PORTLAND, Ore. – Supplemental food benefits could end on April 1 for as many as 12,000 people in two Oregon counties.

Unemployed, able-bodied individuals without dependents between 18 and 49 in Multnomah and Washington counties will no longer be covered by extended benefits.

A waiver had been in place after the recession because of high unemployment, but employment in those two counties has improved enough to make them no longer eligible for the waiver.

Belit Burke, manager of the Supplemental Nutrition Assistance Program, or SNAP, is notifying people who are in danger of losing their benefit at the end of the month.

"We're trying in two different levels to help them meet the exemption criteria if they do, and help them also know about the employment and training opportunities that are available to them to help them get to work, if that's something that they are ready to do," she explains.

If individuals work for 80 hours a month, they can continue to receive SNAP benefits.

The Department of Human Services is offering job training and apprentice programs to help people meet the work requirement.

Jeff Kleen, a public policy advocate with the Oregon Food Bank, is hoping his organization can fill the gap for people who lose the benefit.

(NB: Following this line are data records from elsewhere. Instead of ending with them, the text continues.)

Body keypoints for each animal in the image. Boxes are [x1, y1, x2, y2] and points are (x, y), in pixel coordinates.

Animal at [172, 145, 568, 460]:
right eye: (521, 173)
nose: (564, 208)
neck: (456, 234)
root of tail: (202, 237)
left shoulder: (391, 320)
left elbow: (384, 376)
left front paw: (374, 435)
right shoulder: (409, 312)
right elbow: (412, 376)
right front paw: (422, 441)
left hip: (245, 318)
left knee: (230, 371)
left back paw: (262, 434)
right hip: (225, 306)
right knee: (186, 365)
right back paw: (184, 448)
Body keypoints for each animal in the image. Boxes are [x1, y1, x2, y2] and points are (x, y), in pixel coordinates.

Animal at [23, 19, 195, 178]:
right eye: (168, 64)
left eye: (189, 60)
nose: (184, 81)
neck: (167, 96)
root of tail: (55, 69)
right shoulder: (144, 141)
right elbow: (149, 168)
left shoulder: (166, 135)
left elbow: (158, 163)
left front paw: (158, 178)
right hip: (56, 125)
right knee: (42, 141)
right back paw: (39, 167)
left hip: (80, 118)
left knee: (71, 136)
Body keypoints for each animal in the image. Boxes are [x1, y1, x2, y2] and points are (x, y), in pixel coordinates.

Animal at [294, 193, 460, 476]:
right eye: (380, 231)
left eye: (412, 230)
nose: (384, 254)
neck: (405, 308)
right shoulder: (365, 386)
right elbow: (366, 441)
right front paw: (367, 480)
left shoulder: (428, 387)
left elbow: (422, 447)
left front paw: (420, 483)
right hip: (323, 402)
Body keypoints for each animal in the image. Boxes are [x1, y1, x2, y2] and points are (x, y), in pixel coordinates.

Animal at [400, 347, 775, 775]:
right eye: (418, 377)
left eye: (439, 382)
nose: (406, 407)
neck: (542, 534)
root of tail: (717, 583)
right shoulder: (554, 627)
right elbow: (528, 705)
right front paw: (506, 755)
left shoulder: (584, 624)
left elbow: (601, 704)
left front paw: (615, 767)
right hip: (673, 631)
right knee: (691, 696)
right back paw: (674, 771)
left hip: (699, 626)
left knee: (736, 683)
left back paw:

"We fully expect that they will be turning to the Oregon Food Bank network for assistance when on average they're going to lose about $190 a month in SNAP benefits,” he states. “That's far more than we can make up, but we'll certainly do our best."

Kleen says it's important to remember that the program reaches a lot of people in Oregon. About 1 in 5 receive food benefits.

Kleen is not happy with the cutback. He says this is Congress' third cut to the program in the last two years.

"It continues to stigmatize people living in poverty,” he states. “The economy is recovering, but for a large segment of the population, they're still struggling to make end's meet."